Having also scored 18+ points in four straight games, Bridges has the longest streak of his career by those parameters. He just keeps finding easy ways to score, often coming around off-ball screens and either pulling up or getting to his spots in the midrange to convert.

The pace at which Bridges plays at within the half court indicates that:

  • He’s reestablished his touch and feel within the Suns offensive sets
  • He’s acquired the prerequisite comfort in self-creation needed to function with confidence and consistency
  • His previously dislocated right pinky is feeling a whole lot better, or he’s at least grown comfortable with it.

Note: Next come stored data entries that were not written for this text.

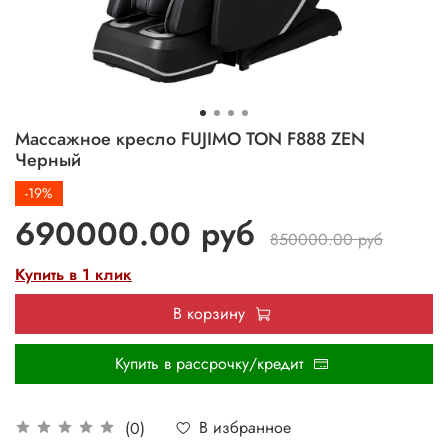
Массажное кресло FUJIMO TON F888 ZEN
Черный
-19%
690000.00 руб
850000.00 руб
Купить в 1 клик
В корзину
Купить в рассрочку/кредит
В избранное
(0)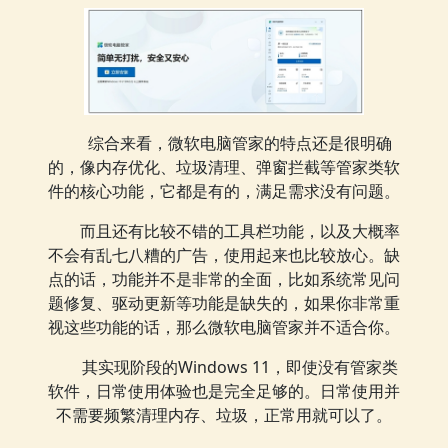
综合来看，微软电脑管家的特点还是很明确
的，像内存优化、垃圾清理、弹窗拦截等管家类软
件的核心功能，它都是有的，满足需求没有问题。
而且还有比较不错的工具栏功能，以及大概率
不会有乱七八糟的广告，使用起来也比较放心。缺
点的话，功能并不是非常的全面，比如系统常见问
题修复、驱动更新等功能是缺失的，如果你非常重
视这些功能的话，那么微软电脑管家并不适合你。
其实现阶段的Windows 11，即使没有管家类
软件，日常使用体验也是完全足够的。日常使用并
不需要频繁清理内存、垃圾，正常用就可以了。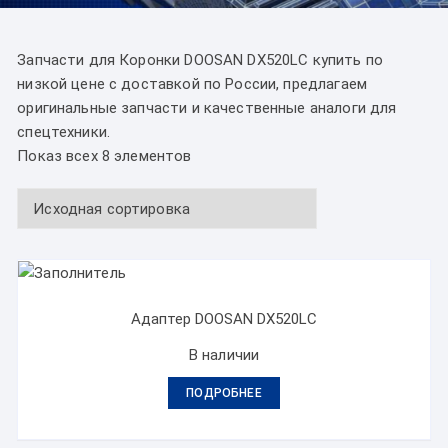
Запчасти для Коронки DOOSAN DX520LC купить по
низкой цене с доставкой по России, предлагаем
оригинальные запчасти и качественные аналоги для
спецтехники.
Показ всех 8 элементов
Адаптер DOOSAN DX520LC
В наличии
ПОДРОБНЕЕ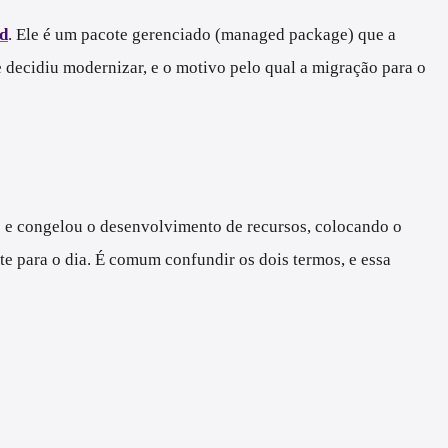
ud
. Ele é um pacote gerenciado (managed package) que a
e decidiu modernizar, e o motivo pelo qual a migração para o
s e congelou o desenvolvimento de recursos, colocando o
e para o dia. É comum confundir os dois termos, e essa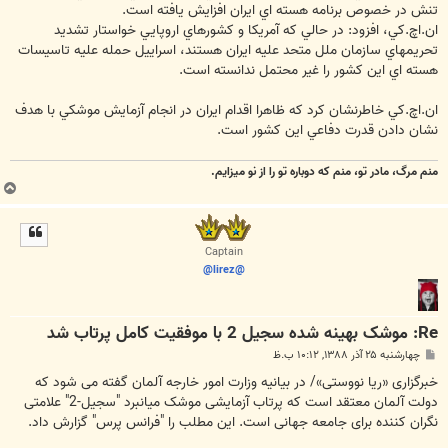
تنش در خصوص برنامه هسته اي ايران افزايش يافته است.
ان.اچ.کي، افزود: در حالي که آمريکا و کشورهاي اروپايي خواستار تشديد
تحريمهاي سازمان ملل متحد عليه ايران هستند، اسراييل حمله عليه تاسيسات
هسته اي اين کشور را غير محتمل ندانسته است.
ان.اچ.کي خاطرنشان کرد که ظاهرا اقدام ايران در انجام آزمايش موشکي با هدف
نشان دادن قدرت دفاعي اين کشور است.
منم مرگ، مادر تو، منم که دوباره تو را از نو میزایم.
ب
ا
ل
ا
Captain
@lirez@
Re: موشک بهينه‌ شده سجيل 2 با موفقيت کامل پرتاب شد
پ
چهارشنبه ۲۵ آذر ۱۳۸۸, ۱۰:۱۲ ب.ظ
س
ت
خبرگزاری «ریا نووستی»/ در بیانیه وزارت امور خارجه آلمان گفته می شود که
دولت آلمان معتقد است که پرتاب آزمایشی موشک میانبرد "سجیل-2" علامتی
نگران کننده برای جامعه جهانی است. این مطلب را "فرانس پرس" گزارش داد.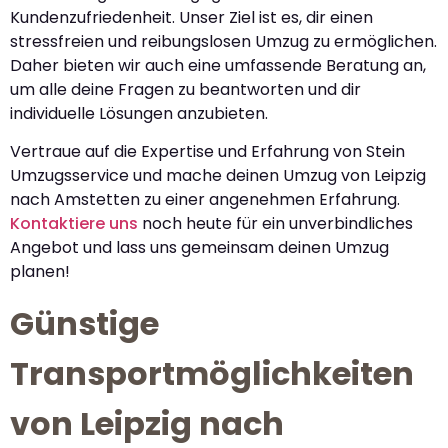
Kundenzufriedenheit. Unser Ziel ist es, dir einen
stressfreien und reibungslosen Umzug zu ermöglichen.
Daher bieten wir auch eine umfassende Beratung an,
um alle deine Fragen zu beantworten und dir
individuelle Lösungen anzubieten.
Vertraue auf die Expertise und Erfahrung von Stein
Umzugsservice und mache deinen Umzug von Leipzig
nach Amstetten zu einer angenehmen Erfahrung.
Kontaktiere uns
noch heute für ein unverbindliches
Angebot und lass uns gemeinsam deinen Umzug
planen!
Günstige
Transportmöglichkeiten
von Leipzig nach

Whether or not this is true third option level play remains to be seen, but Bridges’s growth on the attack and his realization of that growth are both here to stay. In all of this, the touch on his turnarounds, especially over his right shoulder, has been exquisite, even becoming a staple in the Phoenix offense.

As per usual, Bridges also continues to burn teams while road running in transition. Even his game in that entity has grown nuanced however, as he has a feel for when to duck out to the corner for a triple, or seal early in transition for hit ahead layups as he pins opposing guards under the basket.

Oh yeah, and Bridges still remains an absolute menace at the floor’s opposite end, looking more and more like a Defensive Player of the Year candidate each day.

Bridges’s ability to maintain that defensive effectiveness even while improving other parts of his game makes him a unique talent with a high-game IQ, both of which promise to help the Suns stay afloat without Paul.

Deandre Ayton

Deandre Ayton earning an opportunity to prove to the world that he can function at a high level without Chris Paul on the floor might be the greatest silver lining stemming from this whole situation.

In doing so, he needs to throw out the “old reliable” dynamic of pick-and-roll offense and instead focus on his own abilities to create shots while dialing up his aggression.

First and foremost, I expect to see more assertiveness and consistency on his touches, setting a tone for what might come in the playoffs, and potentially even beyond (amazing that there’s still ambiguity about his future with this franchise).

Ayton possessing the highest field goal percentage of all big men from the short midrange area indicates how assertive and sure of himself he’s been already this year. From that zone, Ayton shoots it at a 65.0 percent rate on the second highest volume of attempts compared to his fellow centers.

Paul being out opens the door for him to build on that and re-establish “DominAyton,” who is the proverbial pit bull on a chain as displayed in his pregame antics with JaVale McGee.

I want to see Ayton average north of 18 points and 11 rebounds during this period without Paul. His blocks and steals feel destined for an uptick as well based on what Ayton has said about his defensive ideals in the past.

Ayton already does the little things well at the defensive end. He always positions himself to challenge shots and bother even smaller guards off the dribble, even if not always coming away with a block or steal.

But if Ayton can begin to do that extra stuff, such as coming away with those steals and blocks, that will set him up to impress even more, as his entire game hopefully snowballs into the playoffs.